Veel van wat wij ten aanzien van Oisterwijk zeiden, geldt voor "Waalwijk in oude ansichten". Als we echter tegenwoordig van Waalwijk spreken, praten we tegelijkertijd over het geannexeerde Baardwijk en Besoyen, die in de collectie van een kleine 80 foto's ook aan hun trekken komen. De uitgave bepaalt zich tot opnamen van vóór 1 januari 1922, een beperking, die de mogelijkheid niet uitsluit, dat er te zijner tijd nog eens een afzonderlijk deeltje in dezelfde serie aan Waalwijk gewijd kan worden. Materiaal daarvoor blijkt in het gemeentearchief ruimschoots aanwezig. Door het beknopte historische overzicht van de hand van G.F. Couwenbergh kreeg ook dit boekje waarde voor niet-ingezetenen. Bij Waalwijk hebben we met een heel andere gemeente dan bij Oisterwijk te maken al hebben ze dan ook schoen- en lederindustrie altijd gemeen.

Sinds 1922 omvat Waalwijk ook Baardwijk en Besoyen. Dit waren van oudsher typische Langstraatdorpen, waar niet de geur van de bossen maar die van het polderland waait. De bebouwing vertoonde een aaneengesloten reeks en aan geen uiterlijke kentekenen viel waar te nemen, waar de bebouwing van Baardwijk en Besoyen ophield en die van Waalwijk begon. Het merkwaardige was echter - zo lezen we in de inleiding - dat vóór 1814 Waalwijk tot Brabant behoorde en Baardwijk met Besoyen tot Holland. In het landsheerlijke tijdperk was Baardwijk één der "bovendorpen", behorende tot het Land van Heusden en was Besoyen een der "zes Zuid-Hollandse dorpen", die - vallende onder het baljuwschap van Dordrecht - fiscaal en gerechtelijk een eenheid vormden. Het toenmalige Waalwijk was aldus, met de kleine heerlijkheid Gansoyen als uiterste noordpunt, een smalle enclave in het Hollandse gebied.

--------------------------------------------------

Druk letterlijk het stuk uit de tekst over Waalwijk af dat opent met de woorden "Veel van wat" en sluit met "lederindustrie altijd gemeen.". De rijen spelen hierbij geen enkele rol.

* [Ruwe gegevens]:
--------------------------------------------------

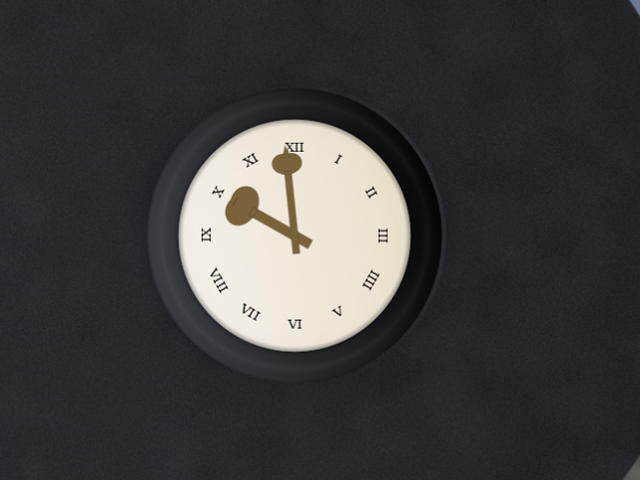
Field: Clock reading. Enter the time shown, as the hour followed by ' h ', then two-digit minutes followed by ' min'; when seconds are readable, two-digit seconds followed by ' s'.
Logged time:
9 h 59 min
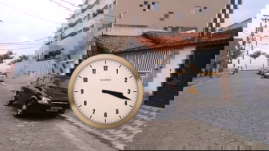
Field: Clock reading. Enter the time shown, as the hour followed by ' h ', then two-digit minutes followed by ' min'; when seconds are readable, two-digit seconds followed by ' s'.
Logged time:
3 h 18 min
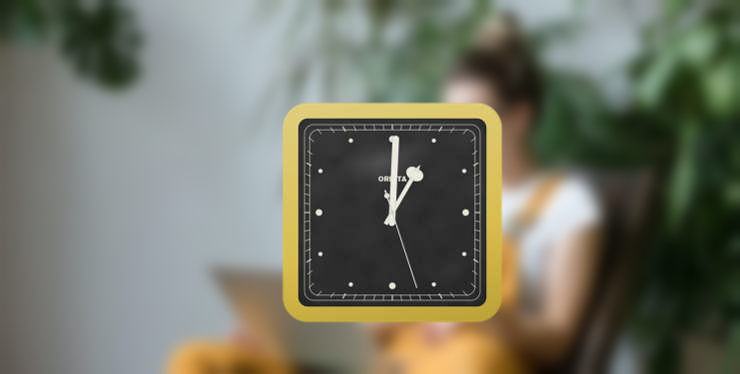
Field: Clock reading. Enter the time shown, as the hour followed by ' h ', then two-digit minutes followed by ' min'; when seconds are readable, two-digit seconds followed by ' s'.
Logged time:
1 h 00 min 27 s
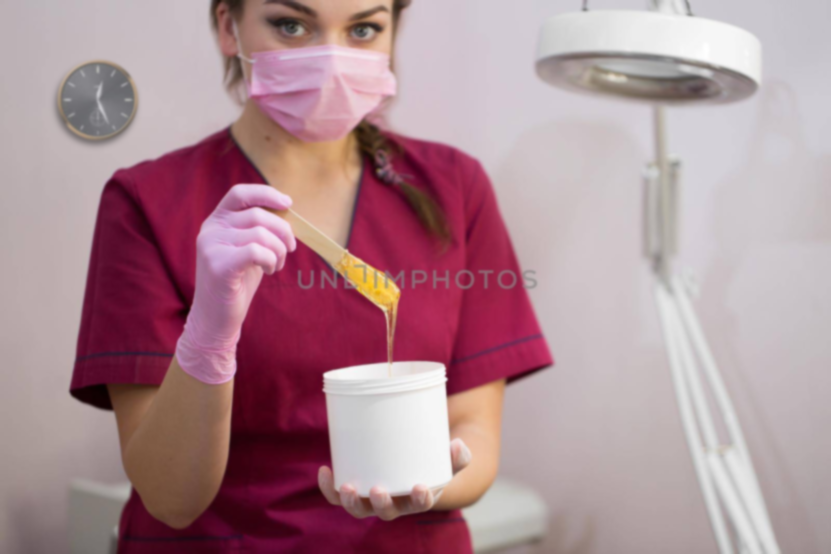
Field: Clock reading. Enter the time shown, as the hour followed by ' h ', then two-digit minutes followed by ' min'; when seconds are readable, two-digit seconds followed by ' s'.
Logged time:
12 h 26 min
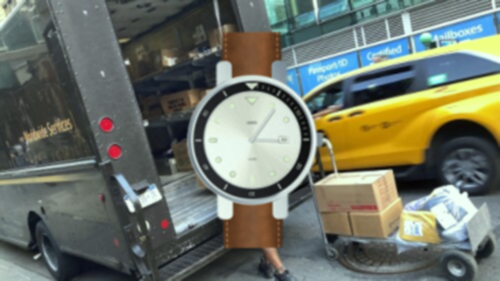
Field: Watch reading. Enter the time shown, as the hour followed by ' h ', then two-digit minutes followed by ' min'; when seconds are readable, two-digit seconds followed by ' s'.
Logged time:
3 h 06 min
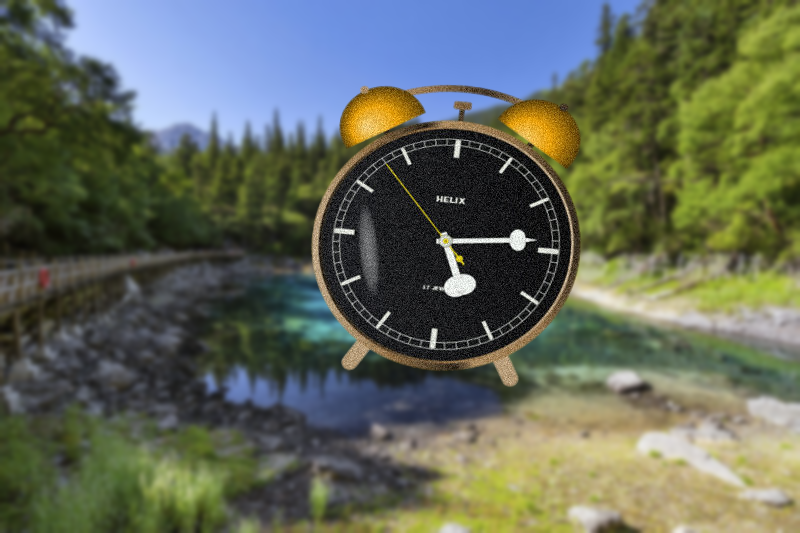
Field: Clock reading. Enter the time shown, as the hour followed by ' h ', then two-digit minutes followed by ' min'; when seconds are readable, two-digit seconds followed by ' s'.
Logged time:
5 h 13 min 53 s
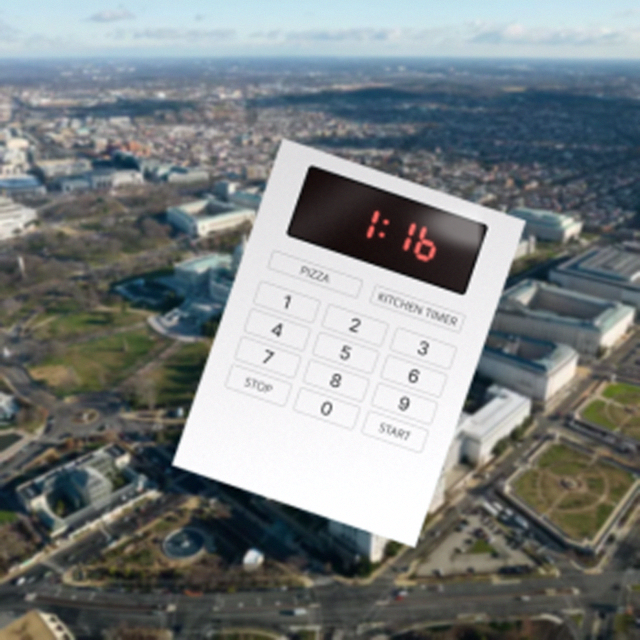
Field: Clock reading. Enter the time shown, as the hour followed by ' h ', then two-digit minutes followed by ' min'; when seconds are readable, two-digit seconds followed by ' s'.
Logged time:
1 h 16 min
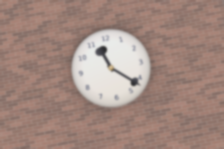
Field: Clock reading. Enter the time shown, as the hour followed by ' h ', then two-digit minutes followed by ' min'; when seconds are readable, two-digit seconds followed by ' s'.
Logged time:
11 h 22 min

--------------------------------------------------

* [Uitwerking]:
Veel van wat wij ten aanzien van Oisterwijk zeiden, geldt voor "Waalwijk in oude ansichten". Als we echter tegenwoordig van Waalwijk spreken, praten we tegelijkertijd over het geannexeerde Baardwijk en Besoyen, die in de collectie van een kleine 80 foto's ook aan hun trekken komen. De uitgave bepaalt zich tot opnamen van vóór 1 januari 1922, een beperking, die de mogelijkheid niet uitsluit, dat er te zijner tijd nog eens een afzonderlijk deeltje in dezelfde serie aan Waalwijk gewijd kan worden. Materiaal daarvoor blijkt in het gemeentearchief ruimschoots aanwezig. Door het beknopte historische overzicht van de hand van G.F. Couwenbergh kreeg ook dit boekje waarde voor niet-ingezetenen. Bij Waalwijk hebben we met een heel andere gemeente dan bij Oisterwijk te maken al hebben ze dan ook schoen- en lederindustrie altijd gemeen.